Task requirements
Hand back the entries exactly as written, minus every picture.

[The data Boundary: Start]

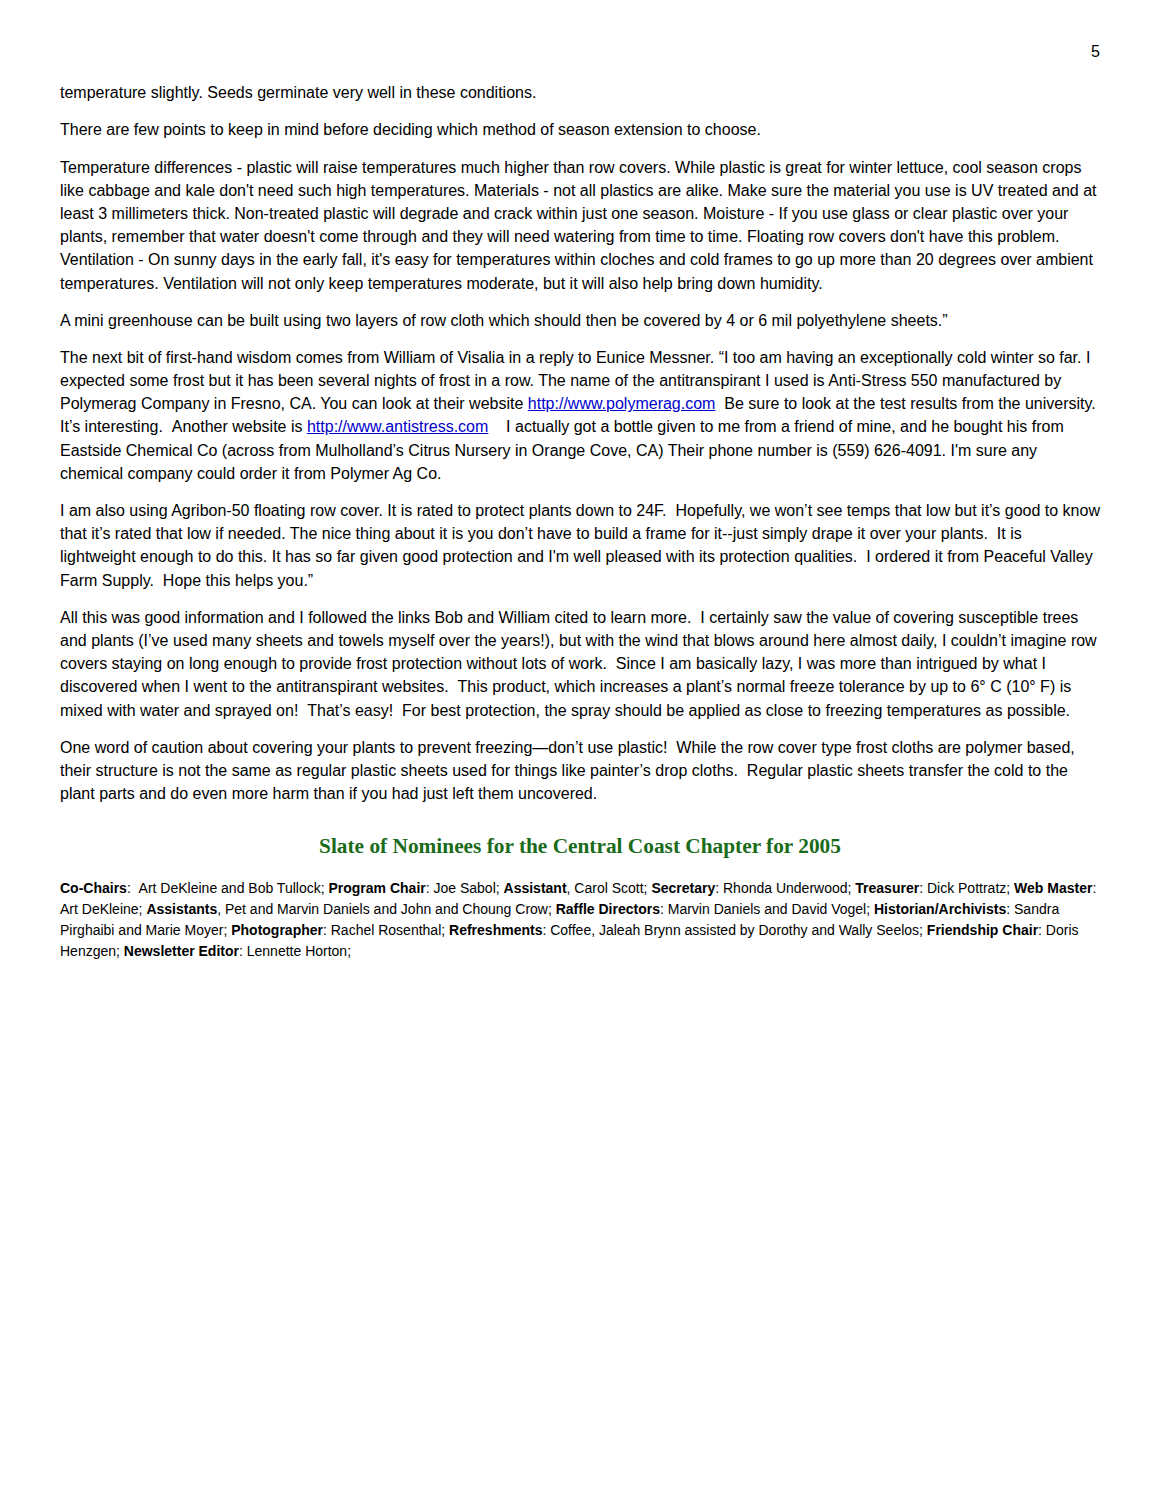5
temperature slightly. Seeds germinate very well in these conditions.
There are few points to keep in mind before deciding which method of season extension to choose.
Temperature differences - plastic will raise temperatures much higher than row covers. While plastic is great for winter lettuce, cool season crops like cabbage and kale don't need such high temperatures. Materials - not all plastics are alike. Make sure the material you use is UV treated and at least 3 millimeters thick. Non-treated plastic will degrade and crack within just one season. Moisture - If you use glass or clear plastic over your plants, remember that water doesn't come through and they will need watering from time to time. Floating row covers don't have this problem. Ventilation - On sunny days in the early fall, it's easy for temperatures within cloches and cold frames to go up more than 20 degrees over ambient temperatures. Ventilation will not only keep temperatures moderate, but it will also help bring down humidity.
A mini greenhouse can be built using two layers of row cloth which should then be covered by 4 or 6 mil polyethylene sheets.”
The next bit of first-hand wisdom comes from William of Visalia in a reply to Eunice Messner. “I too am having an exceptionally cold winter so far. I expected some frost but it has been several nights of frost in a row. The name of the antitranspirant I used is Anti-Stress 550 manufactured by Polymerag Company in Fresno, CA. You can look at their website http://www.polymerag.com Be sure to look at the test results from the university. It’s interesting. Another website is http://www.antistress.com I actually got a bottle given to me from a friend of mine, and he bought his from Eastside Chemical Co (across from Mulholland’s Citrus Nursery in Orange Cove, CA) Their phone number is (559) 626-4091. I'm sure any chemical company could order it from Polymer Ag Co.
I am also using Agribon-50 floating row cover. It is rated to protect plants down to 24F. Hopefully, we won’t see temps that low but it’s good to know that it’s rated that low if needed. The nice thing about it is you don’t have to build a frame for it--just simply drape it over your plants. It is lightweight enough to do this. It has so far given good protection and I'm well pleased with its protection qualities. I ordered it from Peaceful Valley Farm Supply. Hope this helps you.”
All this was good information and I followed the links Bob and William cited to learn more. I certainly saw the value of covering susceptible trees and plants (I’ve used many sheets and towels myself over the years!), but with the wind that blows around here almost daily, I couldn’t imagine row covers staying on long enough to provide frost protection without lots of work. Since I am basically lazy, I was more than intrigued by what I discovered when I went to the antitranspirant websites. This product, which increases a plant’s normal freeze tolerance by up to 6° C (10° F) is mixed with water and sprayed on! That’s easy! For best protection, the spray should be applied as close to freezing temperatures as possible.
One word of caution about covering your plants to prevent freezing—don’t use plastic! While the row cover type frost cloths are polymer based, their structure is not the same as regular plastic sheets used for things like painter’s drop cloths. Regular plastic sheets transfer the cold to the plant parts and do even more harm than if you had just left them uncovered.
Slate of Nominees for the Central Coast Chapter for 2005
Co-Chairs: Art DeKleine and Bob Tullock; Program Chair: Joe Sabol; Assistant, Carol Scott; Secretary: Rhonda Underwood; Treasurer: Dick Pottratz; Web Master: Art DeKleine; Assistants, Pet and Marvin Daniels and John and Choung Crow; Raffle Directors: Marvin Daniels and David Vogel; Historian/Archivists: Sandra Pirghaibi and Marie Moyer; Photographer: Rachel Rosenthal; Refreshments: Coffee, Jaleah Brynn assisted by Dorothy and Wally Seelos; Friendship Chair: Doris Henzgen; Newsletter Editor: Lennette Horton;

[The data Boundary: End]

Expected output
5
temperature slightly. Seeds germinate very well in these conditions.
There are few points to keep in mind before deciding which method of season extension to choose.
Temperature differences - plastic will raise temperatures much higher than row covers. While plastic is great for winter lettuce, cool season crops like cabbage and kale don't need such high temperatures. Materials - not all plastics are alike. Make sure the material you use is UV treated and at least 3 millimeters thick. Non-treated plastic will degrade and crack within just one season. Moisture - If you use glass or clear plastic over your plants, remember that water doesn't come through and they will need watering from time to time. Floating row covers don't have this problem. Ventilation - On sunny days in the early fall, it's easy for temperatures within cloches and cold frames to go up more than 20 degrees over ambient temperatures. Ventilation will not only keep temperatures moderate, but it will also help bring down humidity.
A mini greenhouse can be built using two layers of row cloth which should then be covered by 4 or 6 mil polyethylene sheets.”
The next bit of first-hand wisdom comes from William of Visalia in a reply to Eunice Messner. “I too am having an exceptionally cold winter so far. I expected some frost but it has been several nights of frost in a row. The name of the antitranspirant I used is Anti-Stress 550 manufactured by Polymerag Company in Fresno, CA. You can look at their website http://www.polymerag.com Be sure to look at the test results from the university. It’s interesting. Another website is http://www.antistress.com I actually got a bottle given to me from a friend of mine, and he bought his from Eastside Chemical Co (across from Mulholland’s Citrus Nursery in Orange Cove, CA) Their phone number is (559) 626-4091. I'm sure any chemical company could order it from Polymer Ag Co.
I am also using Agribon-50 floating row cover. It is rated to protect plants down to 24F. Hopefully, we won’t see temps that low but it’s good to know that it’s rated that low if needed. The nice thing about it is you don’t have to build a frame for it--just simply drape it over your plants. It is lightweight enough to do this. It has so far given good protection and I'm well pleased with its protection qualities. I ordered it from Peaceful Valley Farm Supply. Hope this helps you.”
All this was good information and I followed the links Bob and William cited to learn more. I certainly saw the value of covering susceptible trees and plants (I’ve used many sheets and towels myself over the years!), but with the wind that blows around here almost daily, I couldn’t imagine row covers staying on long enough to provide frost protection without lots of work. Since I am basically lazy, I was more than intrigued by what I discovered when I went to the antitranspirant websites. This product, which increases a plant’s normal freeze tolerance by up to 6° C (10° F) is mixed with water and sprayed on! That’s easy! For best protection, the spray should be applied as close to freezing temperatures as possible.
One word of caution about covering your plants to prevent freezing—don’t use plastic! While the row cover type frost cloths are polymer based, their structure is not the same as regular plastic sheets used for things like painter’s drop cloths. Regular plastic sheets transfer the cold to the plant parts and do even more harm than if you had just left them uncovered.
Slate of Nominees for the Central Coast Chapter for 2005
Co-Chairs: Art DeKleine and Bob Tullock; Program Chair: Joe Sabol; Assistant, Carol Scott; Secretary: Rhonda Underwood; Treasurer: Dick Pottratz; Web Master: Art DeKleine; Assistants, Pet and Marvin Daniels and John and Choung Crow; Raffle Directors: Marvin Daniels and David Vogel; Historian/Archivists: Sandra Pirghaibi and Marie Moyer; Photographer: Rachel Rosenthal; Refreshments: Coffee, Jaleah Brynn assisted by Dorothy and Wally Seelos; Friendship Chair: Doris Henzgen; Newsletter Editor: Lennette Horton;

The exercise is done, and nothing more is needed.